» **DATA SUPPLIED**:
****************

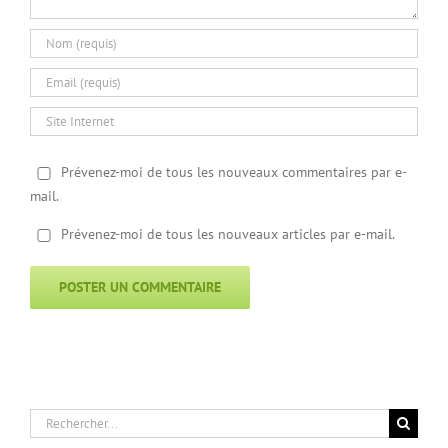
Prévenez-moi de tous les nouveaux commentaires par e-
mail.
Prévenez-moi de tous les nouveaux articles par e-mail.
Rechercher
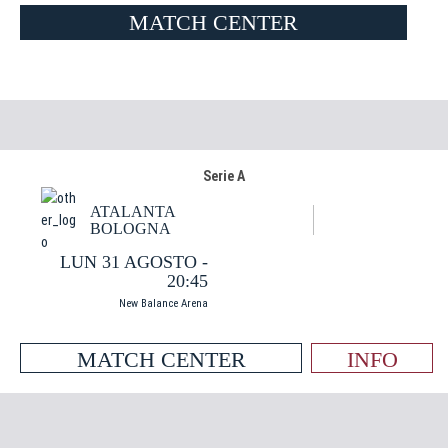
MATCH CENTER
Serie A
ATALANTA
BOLOGNA
LUN 31 AGOSTO -
20:45
New Balance Arena
MATCH CENTER
INFO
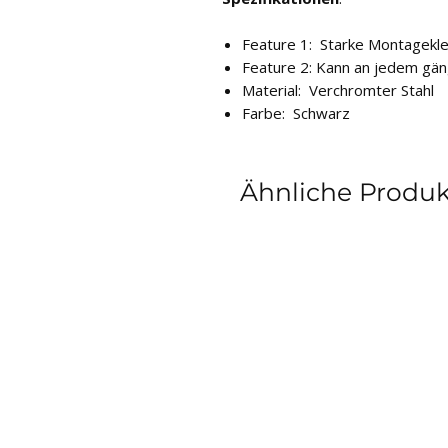
Feature 1: Starke Montagek
Feature 2: Kann an jedem gän
Material: Verchromter Stahl
Farbe: Schwarz
Ähnliche Produ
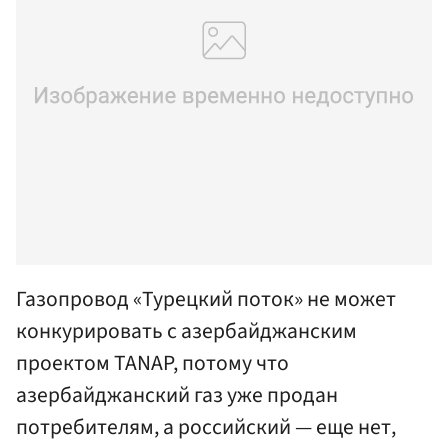
Газопровод «Турецкий поток» не может
конкурировать с азербайджанским
проектом TANAP, потому что
азербайджанский газ уже продан
потребителям, а российский — еще нет,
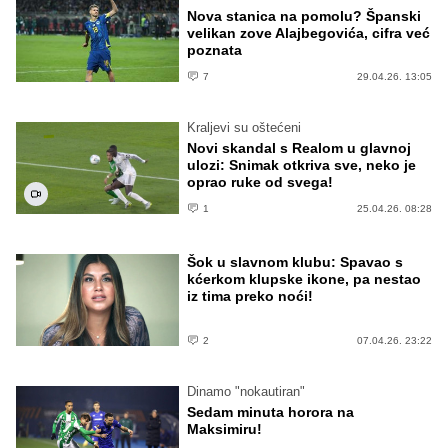
Nova stanica na pomolu? Španski
velikan zove Alajbegovića, cifra već
poznata
7
29.04.26. 13:05
Kraljevi su oštećeni
Novi skandal s Realom u glavnoj
ulozi: Snimak otkriva sve, neko je
oprao ruke od svega!
1
25.04.26. 08:28
Šok u slavnom klubu: Spavao s
kćerkom klupske ikone, pa nestao
iz tima preko noći!
2
07.04.26. 23:22
Dinamo "nokautiran"
Sedam minuta horora na
Maksimiru!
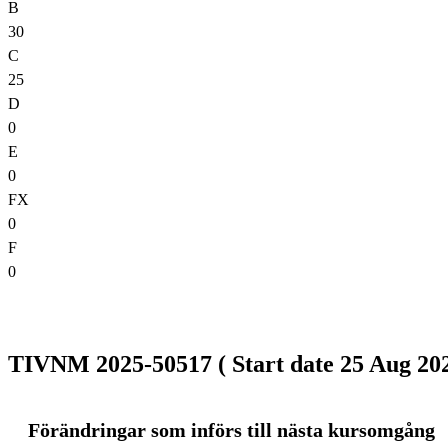
B
30
C
25
D
0
E
0
FX
0
F
0
TIVNM 2025-50517 ( Start date 25 Aug 202
Förändringar som införs till nästa kursomgång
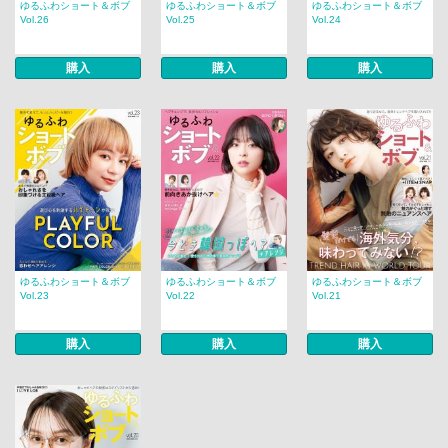
ゆるふわショート＆ボブ
ゆるふわショート＆ボブ
ゆるふわショート＆ボブ
Vol.26
Vol.25
Vol.24
購入
購入
購入
ゆるふわショート＆ボブ
ゆるふわショート＆ボブ
ゆるふわショート＆ボブ
Vol.23
Vol.22
Vol.21
購入
購入
購入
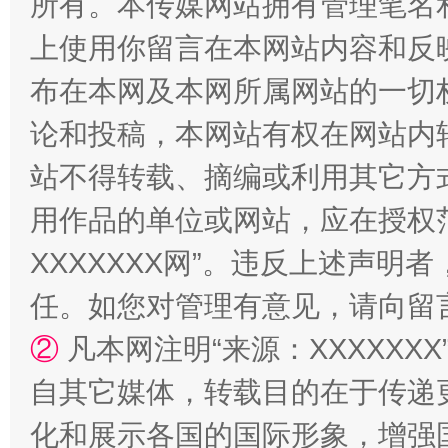
所有。本传媒网站拥有管理笔名
上使用你留言在本网站内容和反
布在本网及本网所属网站的一切
论和投稿，本网站有权在网站内
站不得转载、摘编或利用其它方
扯下公款旅游的“隐身衣”
如何以同
用作品的单位或网站，应在授权
XXXXXXX网”。违反上述声
任。如您对管理有意见，请向留
②
凡本网注明“来源：XXXXX
自其它媒体，转载目的在于传递
化和展示各国的国际形象，增强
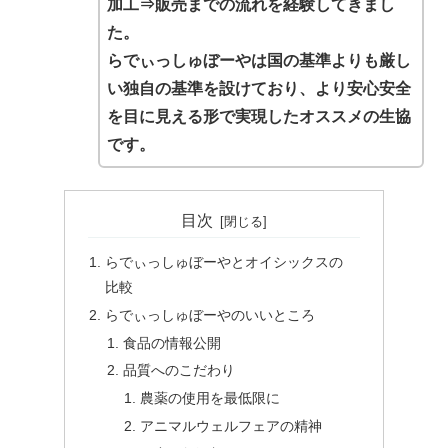
加工⇒販売までの流れを経験してきまし
た。
らでぃっしゅぼーやは国の基準よりも厳し
い独自の基準を設けており、より安心安全
を目に見える形で実現したオススメの生協
です。
目次
らでぃっしゅぼーやとオイシックスの
比較
らでぃっしゅぼーやのいいところ
食品の情報公開
品質へのこだわり
農薬の使用を最低限に
アニマルウェルフェアの精神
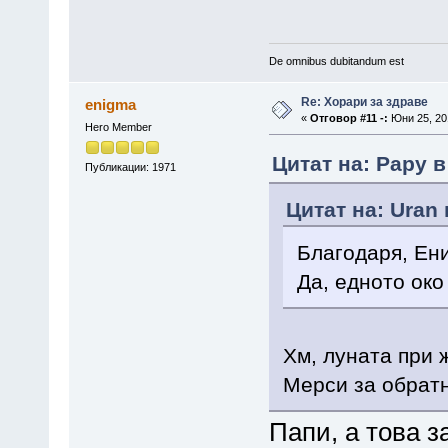
De omnibus dubitandum est
Re: Хорари за здраве
enigma
«
Отговор #11 -:
Юни 25, 201
Hero Member
Цитат на: Papy в
Публикации: 1971
Цитат на: Uran 
Благодаря, Ен
Да, едното око
Хм, луната при 
Мерси за обрат
Папи, а това з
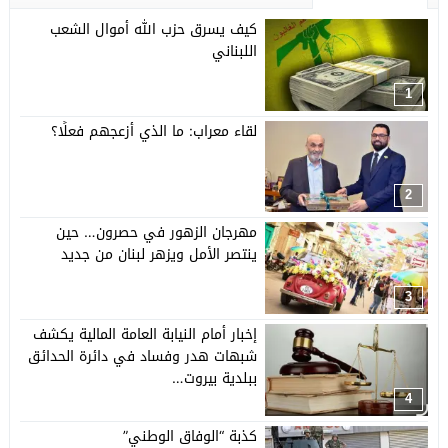
كيف يسرق حزب الله أموال الشعب
اللبناني
1
لقاء معراب: ما الذي أزعجهم فعلًا؟
2
مهرجان الزهور في حصرون… حين
ينتصر الأمل ويزهر لبنان من جديد
3
إخبار أمام النيابة العامة المالية يكشف
شبهات هدر وفساد في دائرة الحدائق
ببلدية بيروت…
4
كذبة “الوفاق الوطني”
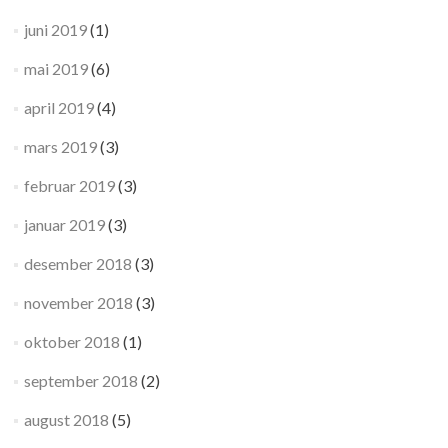
juni 2019
(1)
mai 2019
(6)
april 2019
(4)
mars 2019
(3)
februar 2019
(3)
januar 2019
(3)
desember 2018
(3)
november 2018
(3)
oktober 2018
(1)
september 2018
(2)
august 2018
(5)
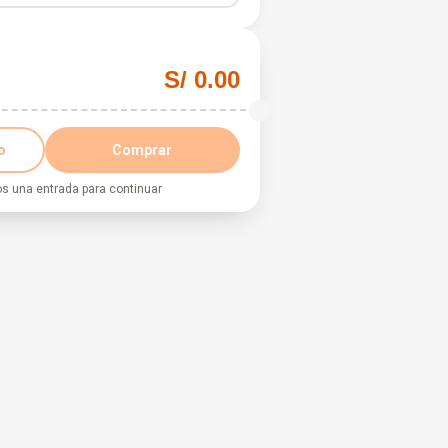
−
+
0
S/ 160.00
S/ 0.00
o
Comprar
os una entrada para continuar
cha y hora
Elige un día primero
S
lar
Confirmar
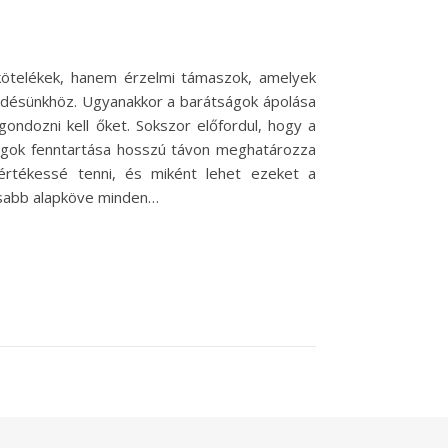
 kötelékek, hanem érzelmi támaszok, amelyek
lődésünkhöz. Ugyanakkor a barátságok ápolása
ondozni kell őket. Sokszor előfordul, hogy a
ságok fenntartása hosszú távon meghatározza
értékessé tenni, és miként lehet ezeket a
osabb alapköve minden…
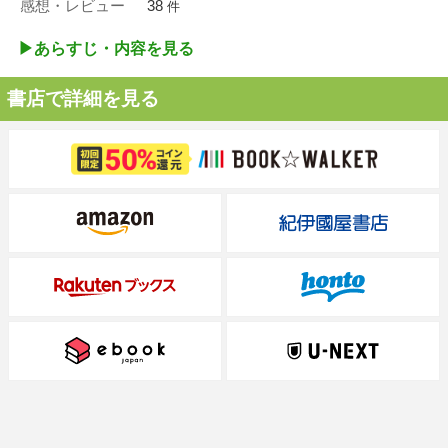
感想・レビュー
38
件
▶︎あらすじ・内容を見る
書店で詳細を見る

****************

» **ABOUT THIS EXERCISE**: Reproduce the text of the data above with every occurrence of "MATCH CENTER" swapped for "GAME CENTER" and all other text unchanged. Omit the pictures from your answer.

» **RESPONSE TO THE EXERCISE**:
Prévenez-moi de tous les nouveaux commentaires par e-
mail.
Prévenez-moi de tous les nouveaux articles par e-mail.
Rechercher
GAME CENTER
Serie A
ATALANTA
BOLOGNA
LUN 31 AGOSTO -
20:45
New Balance Arena
GAME CENTER
INFO
Feature 1: Starke Montagek
Feature 2: Kann an jedem gän
Material: Verchromter Stahl
Farbe: Schwarz
Ähnliche Produ
Газопровод «Турецкий поток» не может
конкурировать с азербайджанским
проектом TANAP, потому что
азербайджанский газ уже продан
потребителям, а российский — еще нет,
Nova stanica na pomolu? Španski
velikan zove Alajbegovića, cifra već
poznata
7
29.04.26. 13:05
Kraljevi su oštećeni
Novi skandal s Realom u glavnoj
ulozi: Snimak otkriva sve, neko je
oprao ruke od svega!
1
25.04.26. 08:28
Šok u slavnom klubu: Spavao s
kćerkom klupske ikone, pa nestao
iz tima preko noći!
2
07.04.26. 23:22
Dinamo "nokautiran"
Sedam minuta horora na
Maksimiru!
B
30
C
25
D
0
E
0
FX
0
F
0
TIVNM 2025-50517 ( Start date 25 Aug 202
Förändringar som införs till nästa kursomgång
ゆるふわショート＆ボブ
ゆるふわショート＆ボブ
ゆるふわショート＆ボブ
Vol.26
Vol.25
Vol.24
購入
購入
購入
ゆるふわショート＆ボブ
ゆるふわショート＆ボブ
ゆるふわショート＆ボブ
Vol.23
Vol.22
Vol.21
購入
購入
購入
所有。本传媒网站拥有管理笔名
上使用你留言在本网站内容和反
布在本网及本网所属网站的一切
论和投稿，本网站有权在网站内
站不得转载、摘编或利用其它方
扯下公款旅游的“隐身衣”
如何以同
用作品的单位或网站，应在授权
XXXXXXX网”。违反上述声
任。如您对管理有意见，请向留
②
凡本网注明“来源：XXXXX
自其它媒体，转载目的在于传递
化和展示各国的国际形象，增强
加工⇒販売までの流れを経験してきまし
た。
らでぃっしゅぼーやは国の基準よりも厳し
い独自の基準を設けており、より安心安全
を目に見える形で実現したオススメの生協
です。
目次
らでぃっしゅぼーやとオイシックスの
比較
らでぃっしゅぼーやのいいところ
食品の情報公開
品質へのこだわり
農薬の使用を最低限に
アニマルウェルフェアの精神
De omnibus dubitandum est
Re: Хорари за здраве
enigma
«
Отговор #11 -:
Юни 25, 201
Hero Member
Цитат на: Papy в
Публикации: 1971
Цитат на: Uran 
Благодаря, Ен
Да, едното око
Хм, луната при 
Мерси за обрат
Папи, а това з
كيف يسرق حزب الله أموال الشعب
اللبناني
1
لقاء معراب: ما الذي أزعجهم فعلًا؟
2
مهرجان الزهور في حصرون… حين
ينتصر الأمل ويزهر لبنان من جديد
3
إخبار أمام النيابة العامة المالية يكشف
شبهات هدر وفساد في دائرة الحدائق
ببلدية بيروت…
4
كذبة “الوفاق الوطني”
juni 2019
(1)
mai 2019
(6)
april 2019
(4)
mars 2019
(3)
februar 2019
(3)
januar 2019
(3)
desember 2018
(3)
november 2018
(3)
oktober 2018
(1)
september 2018
(2)
august 2018
(5)
−
+
0
S/ 160.00
S/ 0.00
o
Comprar
os una entrada para continuar
cha y hora
Elige un día primero
S
lar
Confirmar
 kötelékek, hanem érzelmi támaszok, amelyek
lődésünkhöz. Ugyanakkor a barátságok ápolása
ondozni kell őket. Sokszor előfordul, hogy a
ságok fenntartása hosszú távon meghatározza
értékessé tenni, és miként lehet ezeket a
osabb alapköve minden…
感想・レビュー
38
件
▶︎あらすじ・内容を見る
書店で詳細を見る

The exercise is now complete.